Problem description — Would you please repeat exactly the entries below, starting at the line with "ആസിഫ അഫ്രോസ് ബാംഗ്ലൂർ." and ending at the line with "Tzummarum fotoarchief", and nothing outside that range? Leave out the pictures.

=-=-=

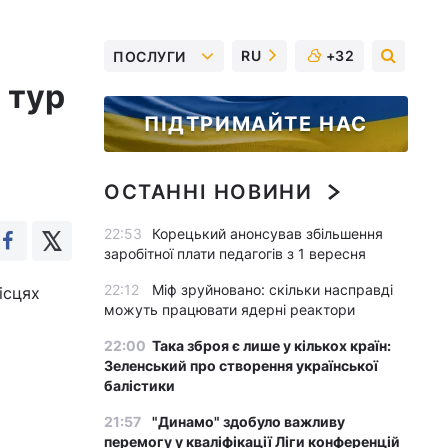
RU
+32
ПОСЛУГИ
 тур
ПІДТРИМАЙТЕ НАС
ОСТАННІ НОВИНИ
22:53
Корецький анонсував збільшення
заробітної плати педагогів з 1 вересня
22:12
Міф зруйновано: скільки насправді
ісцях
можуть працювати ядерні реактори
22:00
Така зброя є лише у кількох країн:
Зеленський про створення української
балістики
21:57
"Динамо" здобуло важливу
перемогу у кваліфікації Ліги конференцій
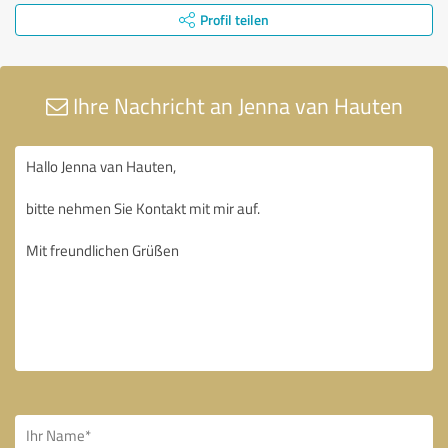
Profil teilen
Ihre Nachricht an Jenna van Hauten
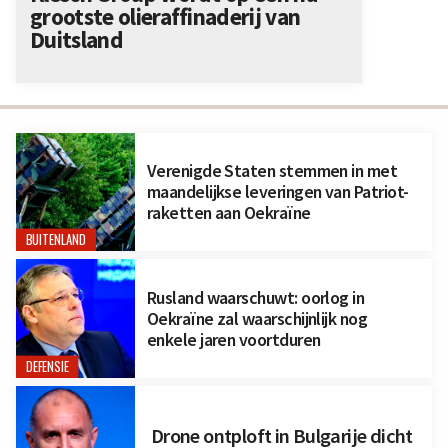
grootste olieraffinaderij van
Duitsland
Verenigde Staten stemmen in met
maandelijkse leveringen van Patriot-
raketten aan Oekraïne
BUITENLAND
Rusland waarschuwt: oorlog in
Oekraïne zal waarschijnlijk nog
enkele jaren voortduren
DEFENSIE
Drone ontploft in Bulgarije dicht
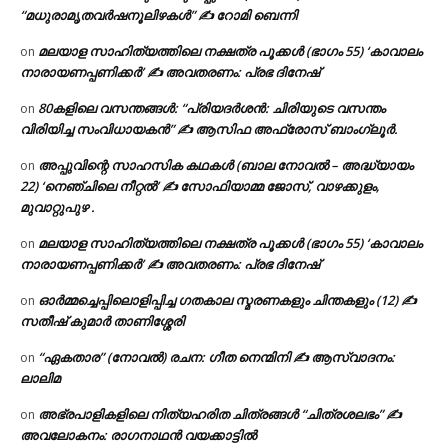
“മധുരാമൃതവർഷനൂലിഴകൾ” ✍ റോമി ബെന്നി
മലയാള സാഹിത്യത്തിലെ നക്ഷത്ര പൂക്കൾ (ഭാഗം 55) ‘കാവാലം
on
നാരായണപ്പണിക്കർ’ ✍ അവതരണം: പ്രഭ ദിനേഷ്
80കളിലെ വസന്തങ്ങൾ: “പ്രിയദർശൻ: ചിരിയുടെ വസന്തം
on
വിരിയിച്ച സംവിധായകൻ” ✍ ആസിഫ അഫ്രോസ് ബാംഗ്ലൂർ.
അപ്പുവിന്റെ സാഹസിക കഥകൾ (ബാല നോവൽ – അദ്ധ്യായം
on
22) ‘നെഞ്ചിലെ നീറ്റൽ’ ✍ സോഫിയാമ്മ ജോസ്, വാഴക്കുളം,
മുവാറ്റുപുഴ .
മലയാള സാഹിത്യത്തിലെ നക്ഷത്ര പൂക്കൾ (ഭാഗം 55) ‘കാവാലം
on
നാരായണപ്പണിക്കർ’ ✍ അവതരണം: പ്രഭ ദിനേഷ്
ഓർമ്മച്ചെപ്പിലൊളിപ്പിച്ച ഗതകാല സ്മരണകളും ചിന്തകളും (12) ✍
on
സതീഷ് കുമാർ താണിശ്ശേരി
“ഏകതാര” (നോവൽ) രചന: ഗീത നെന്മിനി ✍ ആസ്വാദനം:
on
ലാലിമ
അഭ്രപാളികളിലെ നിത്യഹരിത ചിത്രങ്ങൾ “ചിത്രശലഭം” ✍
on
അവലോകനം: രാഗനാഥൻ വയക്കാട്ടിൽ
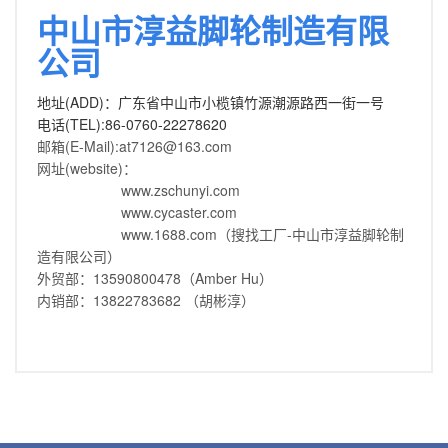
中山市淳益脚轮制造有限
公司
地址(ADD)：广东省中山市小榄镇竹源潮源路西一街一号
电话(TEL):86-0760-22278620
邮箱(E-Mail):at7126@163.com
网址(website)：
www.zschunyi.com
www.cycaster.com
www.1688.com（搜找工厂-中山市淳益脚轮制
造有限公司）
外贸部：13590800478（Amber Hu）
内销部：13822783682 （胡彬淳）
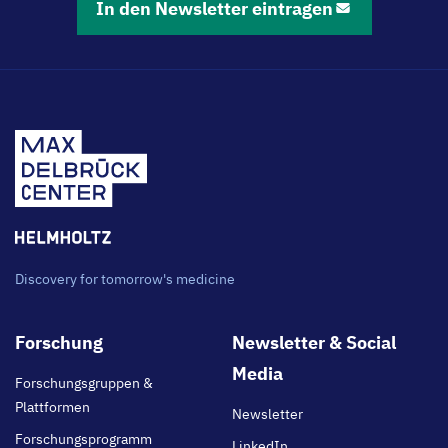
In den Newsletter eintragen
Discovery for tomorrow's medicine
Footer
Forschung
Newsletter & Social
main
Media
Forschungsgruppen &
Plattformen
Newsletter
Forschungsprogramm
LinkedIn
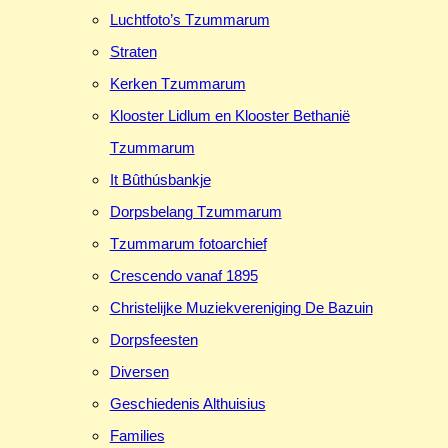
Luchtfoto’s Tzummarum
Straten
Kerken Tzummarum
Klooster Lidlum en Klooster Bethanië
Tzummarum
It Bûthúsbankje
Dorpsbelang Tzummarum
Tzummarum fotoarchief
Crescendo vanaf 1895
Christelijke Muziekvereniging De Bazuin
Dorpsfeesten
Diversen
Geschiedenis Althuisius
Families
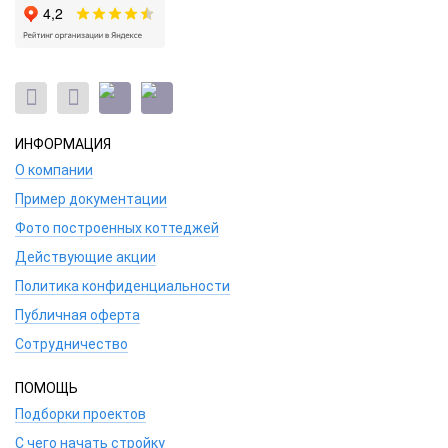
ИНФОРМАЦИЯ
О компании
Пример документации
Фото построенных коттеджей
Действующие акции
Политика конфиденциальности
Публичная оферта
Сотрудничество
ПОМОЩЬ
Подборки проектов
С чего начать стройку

=-=-=

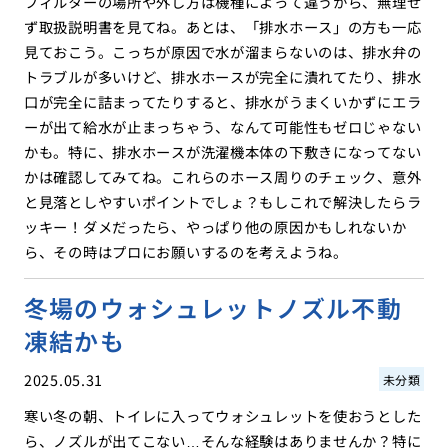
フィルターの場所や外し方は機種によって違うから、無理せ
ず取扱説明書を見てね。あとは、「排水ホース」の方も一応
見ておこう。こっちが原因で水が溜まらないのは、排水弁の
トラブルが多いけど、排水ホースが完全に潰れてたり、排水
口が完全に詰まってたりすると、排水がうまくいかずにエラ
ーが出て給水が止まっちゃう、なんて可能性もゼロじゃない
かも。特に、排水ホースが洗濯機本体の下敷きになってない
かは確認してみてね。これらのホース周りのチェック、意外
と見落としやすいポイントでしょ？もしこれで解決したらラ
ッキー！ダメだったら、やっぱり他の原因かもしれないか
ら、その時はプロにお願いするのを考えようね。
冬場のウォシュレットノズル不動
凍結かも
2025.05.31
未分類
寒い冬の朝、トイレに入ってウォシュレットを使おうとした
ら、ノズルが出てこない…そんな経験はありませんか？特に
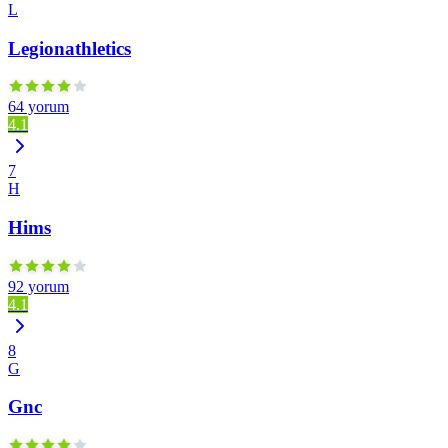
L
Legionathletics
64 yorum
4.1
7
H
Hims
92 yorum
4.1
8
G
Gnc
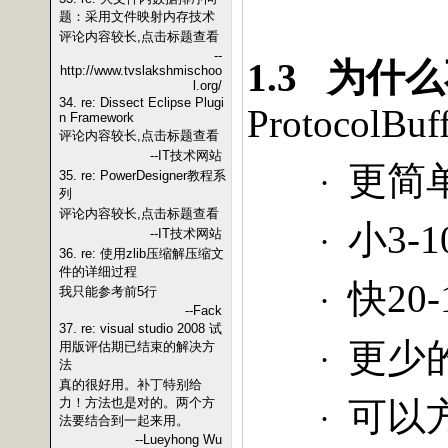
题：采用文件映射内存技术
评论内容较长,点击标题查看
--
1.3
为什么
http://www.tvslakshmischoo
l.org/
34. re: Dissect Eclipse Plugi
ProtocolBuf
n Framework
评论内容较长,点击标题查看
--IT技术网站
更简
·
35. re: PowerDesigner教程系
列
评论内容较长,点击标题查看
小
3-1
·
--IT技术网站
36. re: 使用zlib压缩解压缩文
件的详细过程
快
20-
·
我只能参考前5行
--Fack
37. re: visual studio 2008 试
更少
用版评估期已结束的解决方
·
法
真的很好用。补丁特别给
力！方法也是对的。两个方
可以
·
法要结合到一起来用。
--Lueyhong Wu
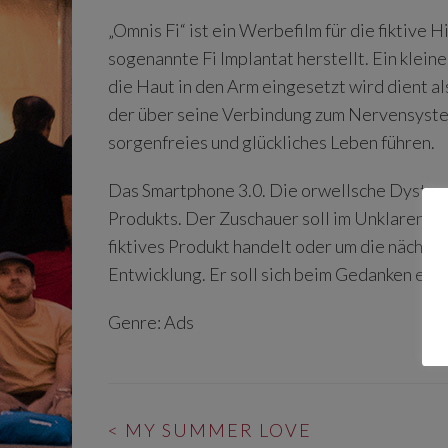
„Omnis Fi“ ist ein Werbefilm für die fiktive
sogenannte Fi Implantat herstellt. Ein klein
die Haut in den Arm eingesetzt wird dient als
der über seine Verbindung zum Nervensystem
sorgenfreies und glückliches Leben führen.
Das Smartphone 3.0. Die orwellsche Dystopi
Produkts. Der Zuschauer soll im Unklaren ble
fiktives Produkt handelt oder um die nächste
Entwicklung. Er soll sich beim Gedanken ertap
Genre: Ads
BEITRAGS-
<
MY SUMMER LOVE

=-=-=

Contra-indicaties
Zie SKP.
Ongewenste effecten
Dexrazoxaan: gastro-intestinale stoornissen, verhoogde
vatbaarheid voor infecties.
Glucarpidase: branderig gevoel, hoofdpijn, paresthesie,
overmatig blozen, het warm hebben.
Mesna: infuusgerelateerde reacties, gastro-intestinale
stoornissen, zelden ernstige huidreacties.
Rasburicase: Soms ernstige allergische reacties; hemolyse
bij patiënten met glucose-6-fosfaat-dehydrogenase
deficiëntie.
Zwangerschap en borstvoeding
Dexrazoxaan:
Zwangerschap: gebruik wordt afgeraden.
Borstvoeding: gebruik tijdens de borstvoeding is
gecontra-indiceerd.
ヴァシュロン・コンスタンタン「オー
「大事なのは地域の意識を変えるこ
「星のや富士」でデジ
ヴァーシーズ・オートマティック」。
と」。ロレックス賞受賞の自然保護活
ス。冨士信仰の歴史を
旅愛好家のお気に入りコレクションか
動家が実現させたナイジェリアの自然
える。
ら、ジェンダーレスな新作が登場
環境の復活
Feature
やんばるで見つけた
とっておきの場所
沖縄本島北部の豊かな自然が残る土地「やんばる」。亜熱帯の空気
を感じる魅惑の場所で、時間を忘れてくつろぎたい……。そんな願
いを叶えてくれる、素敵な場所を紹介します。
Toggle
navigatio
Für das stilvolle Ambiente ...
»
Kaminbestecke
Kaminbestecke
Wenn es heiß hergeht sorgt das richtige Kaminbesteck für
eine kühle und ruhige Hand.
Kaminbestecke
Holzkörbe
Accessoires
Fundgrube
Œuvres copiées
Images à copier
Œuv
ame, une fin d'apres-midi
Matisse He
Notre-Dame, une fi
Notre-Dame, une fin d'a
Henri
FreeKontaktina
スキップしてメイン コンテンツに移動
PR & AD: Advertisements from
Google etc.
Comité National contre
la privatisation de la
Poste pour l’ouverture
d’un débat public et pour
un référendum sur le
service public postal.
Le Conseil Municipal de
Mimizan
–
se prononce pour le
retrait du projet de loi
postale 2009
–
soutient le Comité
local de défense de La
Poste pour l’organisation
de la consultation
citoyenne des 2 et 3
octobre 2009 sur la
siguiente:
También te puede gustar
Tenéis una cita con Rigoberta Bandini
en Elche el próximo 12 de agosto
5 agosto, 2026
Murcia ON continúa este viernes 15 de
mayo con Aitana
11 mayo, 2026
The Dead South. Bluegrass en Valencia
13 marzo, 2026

=-=-=

Task result —
വിരിയിച്ച സംവിധായകൻ” ✍ ആസിഫ അഫ്രോസ് ബാംഗ്ലൂർ.
അപ്പുവിന്റെ സാഹസിക കഥകൾ (ബാല നോവൽ – അദ്ധ്യായം
on
22) ‘നെഞ്ചിലെ നീറ്റൽ’ ✍ സോഫിയാമ്മ ജോസ്, വാഴക്കുളം,
മുവാറ്റുപുഴ .
മലയാള സാഹിത്യത്തിലെ നക്ഷത്ര പൂക്കൾ (ഭാഗം 55) ‘കാവാലം
on
നാരായണപ്പണിക്കർ’ ✍ അവതരണം: പ്രഭ ദിനേഷ്
ഓർമ്മച്ചെപ്പിലൊളിപ്പിച്ച ഗതകാല സ്മരണകളും ചിന്തകളും (12) ✍
on
സതീഷ് കുമാർ താണിശ്ശേരി
“ഏകതാര” (നോവൽ) രചന: ഗീത നെന്മിനി ✍ ആസ്വാദനം:
on
ലാലിമ
അഭ്രപാളികളിലെ നിത്യഹരിത ചിത്രങ്ങൾ “ചിത്രശലഭം” ✍
on
അവലോകനം: രാഗനാഥൻ വയക്കാട്ടിൽ
中山市淳益脚轮制造有限
公司
地址(ADD)：广东省中山市小榄镇竹源潮源路西一街一号
电话(TEL):86-0760-22278620
邮箱(E-Mail):at7126@163.com
网址(website)：
www.zschunyi.com
www.cycaster.com
www.1688.com（搜找工厂-中山市淳益脚轮制
造有限公司）
外贸部：13590800478（Amber Hu）
内销部：13822783682 （胡彬淳）
In den Newsletter eintragen
Discovery for tomorrow's medicine
Footer
Forschung
Newsletter & Social
main
Media
Forschungsgruppen &
Plattformen
Newsletter
Forschungsprogramm
LinkedIn
Luchtfoto’s Tzummarum
Straten
Kerken Tzummarum
Klooster Lidlum en Klooster Bethanië
Tzummarum
It Bûthúsbankje
Dorpsbelang Tzummarum
Tzummarum fotoarchief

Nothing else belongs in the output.